Schermopname van de tegel Onderwerpsuggesties met een lijst met suggesties.

De onderwerpsuggestie-analyse wordt automatisch eens in de één tot twee uur uitgevoerd. De analyser scant alle nieuwe zoekopdrachten die zijn gemaakt sinds de analyser voor het laatst is uitgevoerd. De analyser groepeert zoekopdrachten die niet overeenkomen met een bestaande onderwerp en toont ze in de lijst. Uw copilot heeft minimaal 100 nieuwe gesprekken nodig vanaf de laatste keer dat er een suggestie is gegenereerd om het proces te activeren. Suggesties met meer dan drie gebruikerssessies worden weergegeven.

Wanneer u een item in de suggestielijst selecteert, verschijnt er een onderwerpsuggestievenster waarin het onderwerp wordt weergegeven met enkele voorgestelde triggerzinnen. De voorgestelde triggerzinnen zijn gebaseerd op zoekopdrachten van copilot-gebruikers die niet overeenkomen met een bestaand onderwerp.

U kunt ervoor kiezen om het gehele voorgestelde onderwerp te verwijderen, bijvoorbeeld als het onderwerp niet relevant is voor de copilot, of het aan uw lijst met onderwerpen toe te voegen door Toevoegen aan onderwerpen te selecteren.
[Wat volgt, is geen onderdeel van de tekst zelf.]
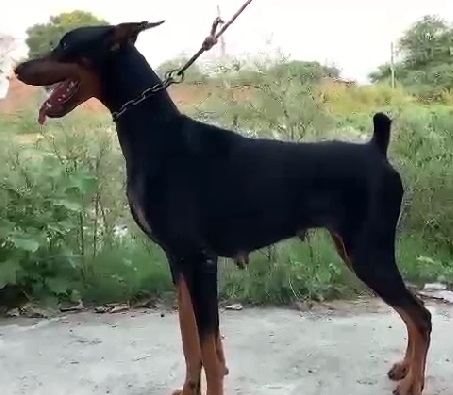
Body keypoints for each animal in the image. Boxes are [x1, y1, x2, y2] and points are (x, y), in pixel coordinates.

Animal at [15, 20, 430, 395]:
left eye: (65, 45)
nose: (17, 69)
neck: (157, 136)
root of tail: (376, 148)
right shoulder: (178, 260)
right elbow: (192, 342)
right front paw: (187, 390)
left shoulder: (201, 261)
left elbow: (210, 351)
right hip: (353, 248)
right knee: (412, 313)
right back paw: (404, 369)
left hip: (367, 251)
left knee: (421, 315)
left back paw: (413, 383)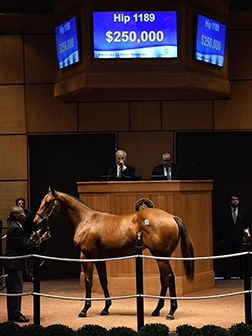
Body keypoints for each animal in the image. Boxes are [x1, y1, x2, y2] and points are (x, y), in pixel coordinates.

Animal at [33, 186, 194, 320]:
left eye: (47, 202)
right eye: (42, 201)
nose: (36, 222)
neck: (86, 220)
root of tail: (172, 217)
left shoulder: (86, 257)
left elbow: (89, 281)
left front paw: (85, 309)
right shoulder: (99, 258)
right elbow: (103, 281)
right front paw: (105, 308)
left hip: (161, 257)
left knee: (169, 278)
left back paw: (171, 312)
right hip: (159, 257)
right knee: (164, 280)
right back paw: (157, 310)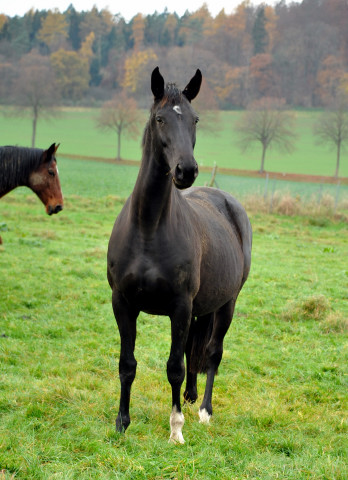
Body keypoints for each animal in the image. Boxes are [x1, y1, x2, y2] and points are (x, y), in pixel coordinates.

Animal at [107, 66, 251, 442]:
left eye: (194, 119)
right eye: (160, 119)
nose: (187, 171)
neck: (148, 228)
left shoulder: (180, 307)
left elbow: (174, 366)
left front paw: (176, 430)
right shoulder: (122, 302)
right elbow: (127, 364)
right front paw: (122, 422)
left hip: (226, 304)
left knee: (212, 354)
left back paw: (204, 410)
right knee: (193, 351)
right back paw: (190, 396)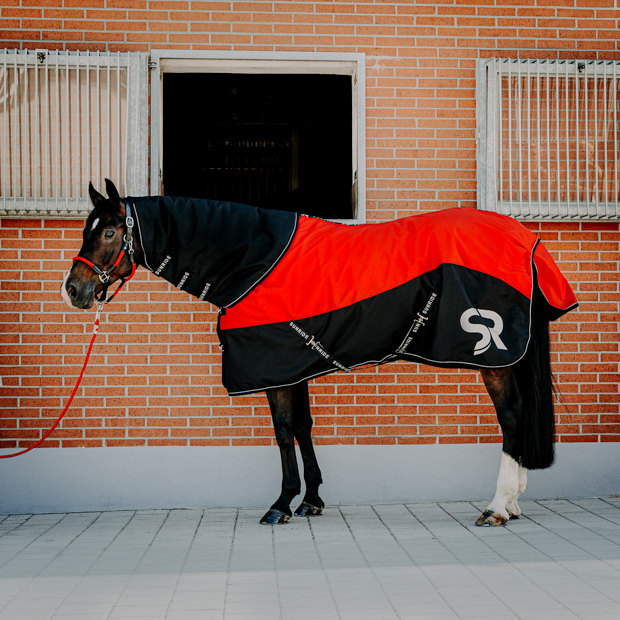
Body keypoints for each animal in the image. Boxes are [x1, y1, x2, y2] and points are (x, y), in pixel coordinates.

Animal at [59, 180, 576, 528]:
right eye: (89, 229)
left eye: (109, 233)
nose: (73, 290)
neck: (252, 260)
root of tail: (525, 239)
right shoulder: (294, 364)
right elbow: (305, 427)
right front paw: (311, 500)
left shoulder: (274, 367)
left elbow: (284, 430)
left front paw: (280, 504)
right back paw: (513, 504)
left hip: (495, 359)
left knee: (512, 416)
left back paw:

Schermopname van het bewerkingsvenster voor onderwerpen.

Generatieve AI in- of uitschakelen

Belangrijk

U kunt deze functies niet inschakelen voor copilots die niet als Klassiek zijn gemarkeerd. Dit omvat alle copilots die na 23 mei 2023 in de web-app zijn gemaakt (of geconverteerd) of copilots die niet zijn gemaakt met het uniforme ontwerpcanvas.

Het geharmoniseerde auteurscanvas bevat verbeteringen aan de typen AI die worden gebruikt door Microsoft Copilot Studio. We raden u aan uw copilots te maken en te converteren met het uniforme ontwerpcanvas.

Deze AI-mogelijkheden inschakelen in Microsoft Copilot Studio:

  1. Open uw copilot:
    • In de web-app moet de copilot als Klassiek zijn gemarkeerd.
    • In de Teams-app kan de copilot elke copilot zijn.
  2. Selecteer Generatieve AI in het navigatiemenu.
  3. Schakel voor elke functie het selectievakje in om dit in of uit te schakelen.
  4. Selecteer Opslaan boven aan het tabblad.

Schermopname die laat zien waar generatieve AI kan worden in- of uitgeschakeld.